We know some techniques for teaching these practices. We can have students watch professionals, by shadowing or using case-based systems like the Ask systems. We can put students in apprenticeships (like student teaching or internships) or in design teams. We could even use games and other simulations. We have to convey authenticity — students have to believe that these are the real social and professional practices. An interesting question we came up with: How would you know if you covered the set of social and professional practice?
Here’s the big question: How similar are these sets? They seem quite different to me, and these are just two possible communities of practice for students in an intro course. Are there social and professional practices that we might teach in the same intro CS — for any community of practice that the student might later join? My sense is that the important social and professional practices are not in the intersection. The most important are unique to the community of practice.

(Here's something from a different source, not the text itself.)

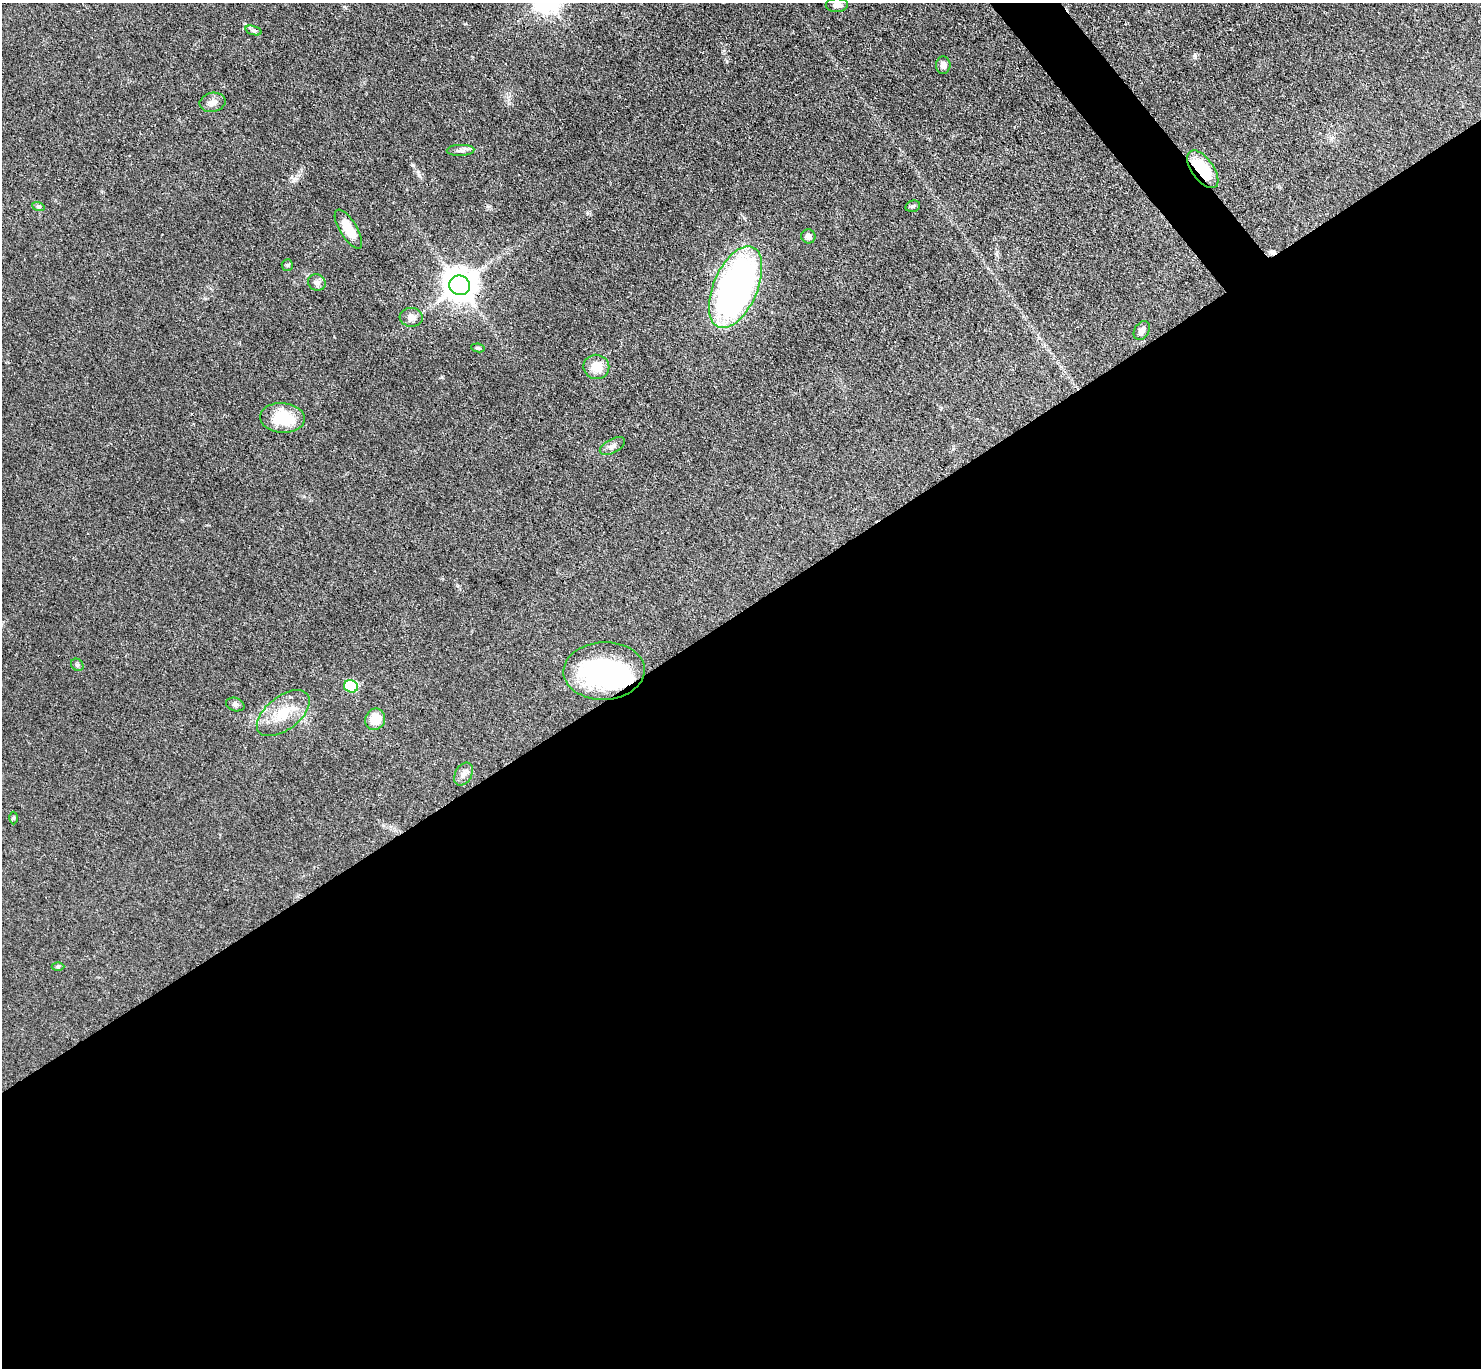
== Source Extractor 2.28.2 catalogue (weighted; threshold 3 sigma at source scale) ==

How would we know if we got there? How would you assess student learning about social and professional practice? Knowledge isn’t enough — we’re talking about practice. We have to know that they’d do the right things. And if you found out that they didn’t have the right practices, is it still actionable? Can we “fix” practices while in undergrad? Maybe students will just do the right things when they actually get out there?

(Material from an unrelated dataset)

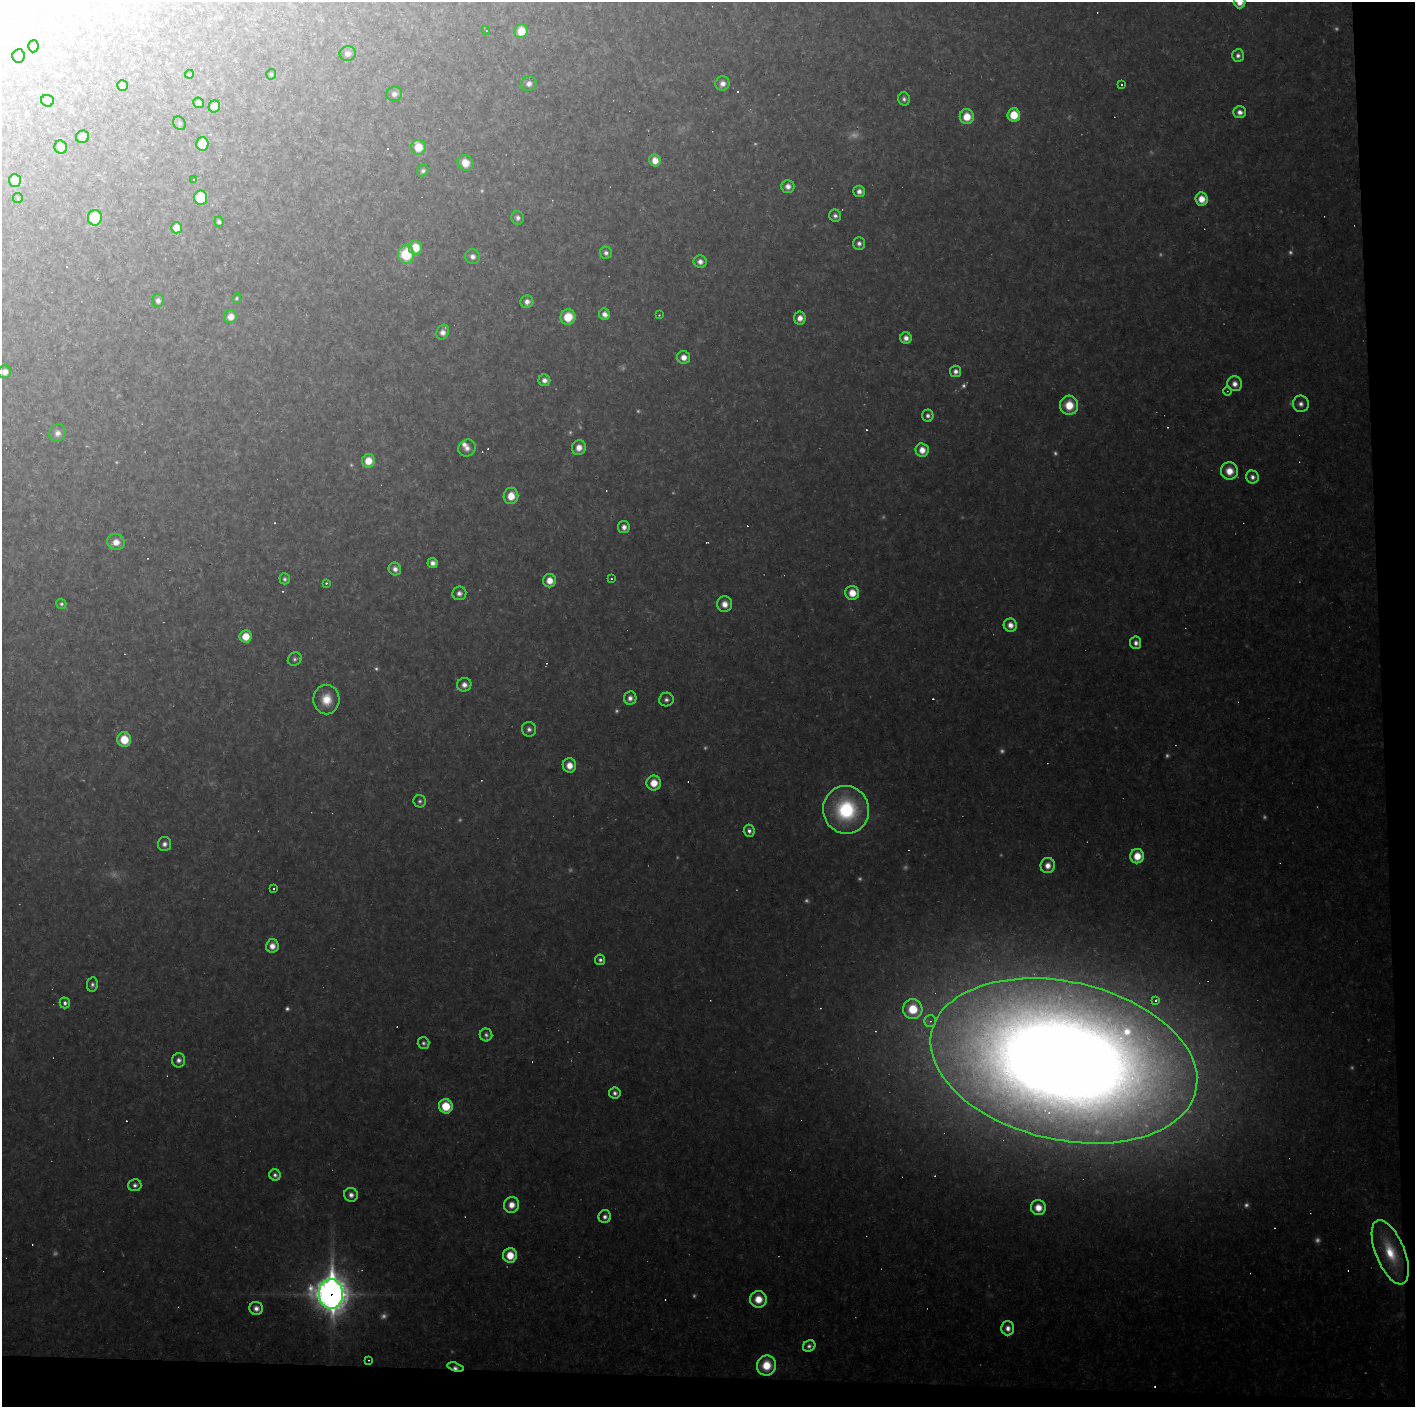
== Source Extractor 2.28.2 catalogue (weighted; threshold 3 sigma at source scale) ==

The countries with low teacher attrition spend a lot of time on teacher on-boarding. In Japan, the whole school helps to prepare a new teacher, and the whole school feels a sense of failure if the first year teacher doesn’t pass the required certification exam. US schools tend not to have much on-boarding — at schools for teachers, or in industry for software engineers (as Begel and Simon found in their studies at Microsoft). On-boarding seems like a really good place, to me, for teaching professional practice. And since the student is then doing the job, assessment is job assessment.
The problems of teaching and assessing professional practice are particularly hard when you’re trying to design a new community of practice. We’d like computing to be more diverse, to be more welcoming to women and to people from under-represented groups. We’d want cultural sensitivity to be a practice for software professionals. How would you design that? How do you define a practice for a community that doesn’t exist yet? How do you convince students about the authenticity?
It’s an interesting set of problems, and some interesting questions to explore, but I came away dubious. Is this something that we can do effectively in school? Perhaps it’s more effective to teach professional practices in the professional context?